"There now! Who'd ever think of that?" said Bunting. "I should say
that man 'ud got something on his conscience, wouldn't you?"
"Well, I needn't stay now," said Joe's good-natured friend. "You
show your friends round, Chandler. You knows the place nearly as
well as I do, don't you?"
He smiled at Joe's visitors, as if to say good-bye, but it seemed
that he could not tear himself away after all.
"Look here," he said to Bunting. "In this here little case are the
tools of Charles Peace. I expect you've heard of him."
"I should think I have!" cried Bunting eagerly.
"Many gents as comes here thinks this case the most interesting of
all. Peace was such a wonderful man! A great inventor they say he
would have been, had he been put in the way of it. Here's his
ladder; you see it folds up quite compactly, and makes a nice little
bundle--just like a bundle of old sticks any man might have been
seen carrying about London in those days without attracting any
attention. Why, it probably helped him to look like an honest
working man time and time again, for on being arrested he declared
most solemnly he'd always carried that ladder openly under his arm."
"The daring of that!" cried Bunting.
"Yes, and when the ladder was opened out it could reach from the
ground to the second storey of any old house. And, oh! how clever
he was! Just open one section, and you see the other sections open
automatically; so Peace could stand on the ground and force the
thing quietly up to any window he wished to reach. Then he'd go
away again, having done his job, with a mere bundle of old wood
under his arm! My word, he was artful! I wonder if you've heard
the tale of how Peace once lost a finger. Well, he guessed the
constables were instructed to look out for a man missing a finger;
so what did he do?"
"Put on a false finger," suggested Bunting.
"No, indeed! Peace made up his mind just to do without a hand
altogether. Here's his false stump: you see, it's made of wood
--wood and black felt?

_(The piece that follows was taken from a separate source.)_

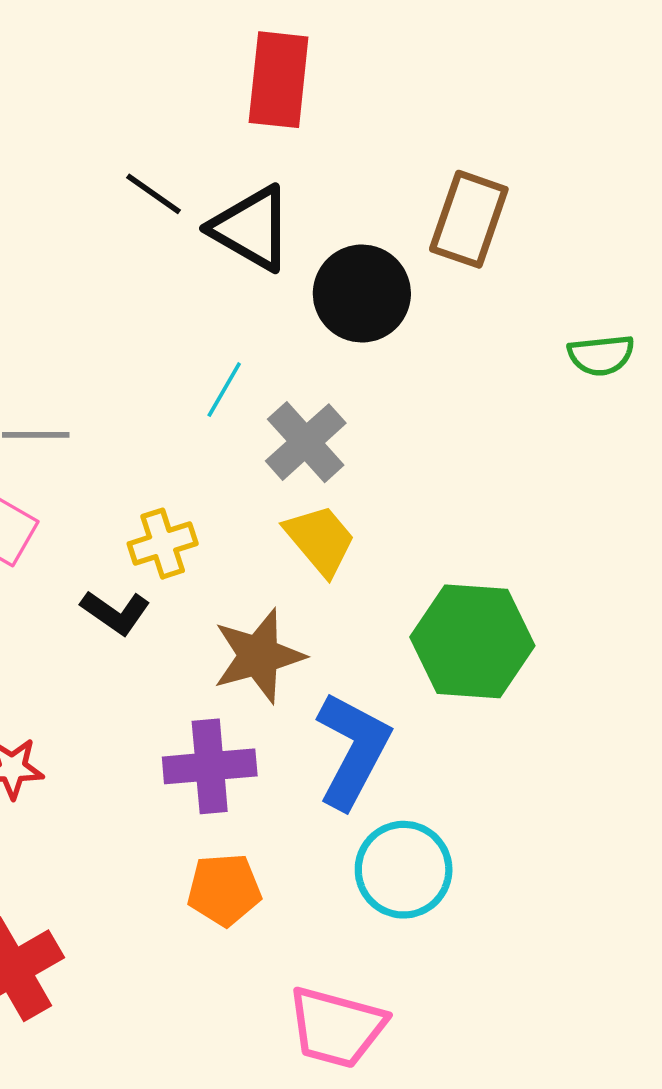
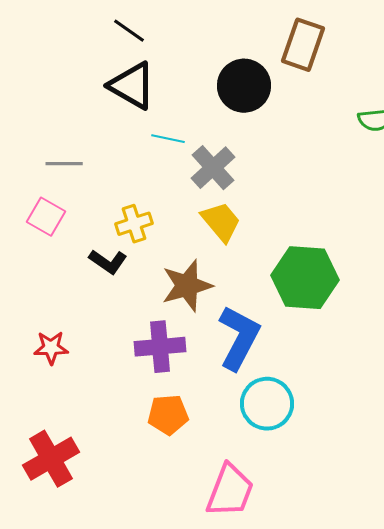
black triangle: (251, 228) -> (132, 86), moved
cyan line: (224, 390) -> (168, 139), turned 72
pink trapezoid: (337, 1027) -> (230, 491), turned -84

Well, that just held his hand nicely.
Why, we considers that one of the most ingenious contrivances in
the whole museum."
Meanwhile, Daisy had let go her hold of her father. With Chandler
in delighted attendance, she had moved away to the farther end of
the great room, and now she was bending over yet another glass case.
"Whatever are those little bottles for?" she asked wonderingly.